**Questions on the material**
A – Reproduce the truffle passage word for word between "Duche D'Uzès Winemaker's" and "three different ways.", inclusive.
B – According to the truffle passage, what months does truffle season in Uzès span?

In our area in South France near Uzès, the highly prized culinary black truffle is in season now. Truffles are available in the winter markets from truffle producteurs (producers), restaurants create truffle specific menus, wine and truffle paired events are offered, there are truffle hunting with dogs demonstrations, and the third weekend in January is the culmination of events and celebrations centered around the prized truffle in Uzès. My husband John, and I were fortunate to take in a few of these very special events with wine and truffle pairings.

Collias Wine & Truffle Pairing 2026

Collias Wine Cooperative, Wine & Truffle Pairing Event

Duche D'Uzès Winemaker's  Wine & Truffle Event

Duche D’Uzès Winemaker’s Wine & Truffle Gala.

Truffles grow underground at the base of certain trees like oak, hazelnut, hornbeam, pine, and a few others. The unique landscape around the Uzès area is ideal for the black truffle. The black truffle, also called the black diamond for it’s culinary excellence, has been found, cultivated, and highly revered for centuries. In Uzès, truffle season is from November to March.

Fat absorbs the unique flavor of truffle the best. Therefore, truffle pairs very well with eggs, creams, butter, and fats. I had the good fortune to talk to with a friendly wife of a truffle producteur, who said she always infuses her cream, her eggs with truffle for at least a day in advance, before using it in her cooking. Not having really cooked with truffle before, I decided to try truffle three different ways.

**Data section**
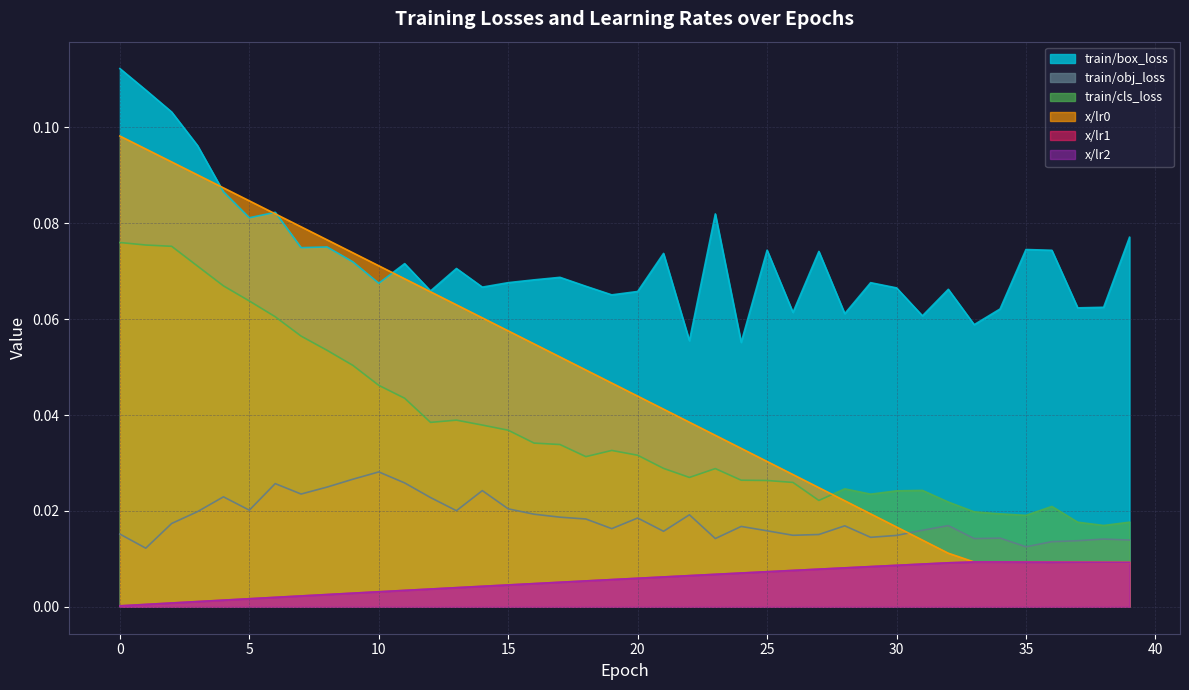

Is it true that train/obj_loss equals 0.0 at 23?

False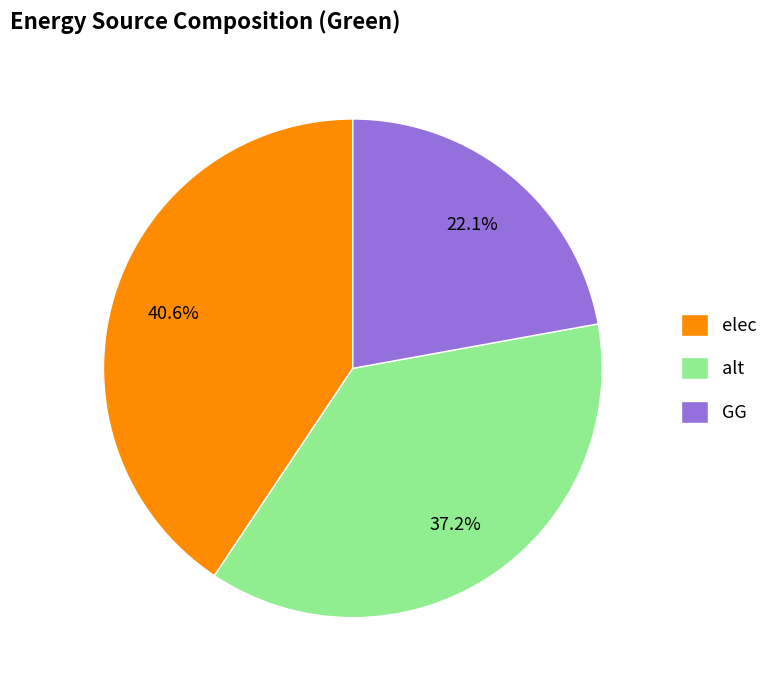

Is it true that alt is 29% of the pie?

False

**Responses**
A –
Duche D'Uzès Winemaker's  Wine & Truffle Event

Duche D’Uzès Winemaker’s Wine & Truffle Gala.

Truffles grow underground at the base of certain trees like oak, hazelnut, hornbeam, pine, and a few others. The unique landscape around the Uzès area is ideal for the black truffle. The black truffle, also called the black diamond for it’s culinary excellence, has been found, cultivated, and highly revered for centuries. In Uzès, truffle season is from November to March.

Fat absorbs the unique flavor of truffle the best. Therefore, truffle pairs very well with eggs, creams, butter, and fats. I had the good fortune to talk to with a friendly wife of a truffle producteur, who said she always infuses her cream, her eggs with truffle for at least a day in advance, before using it in her cooking. Not having really cooked with truffle before, I decided to try truffle three different ways.

B – November to March.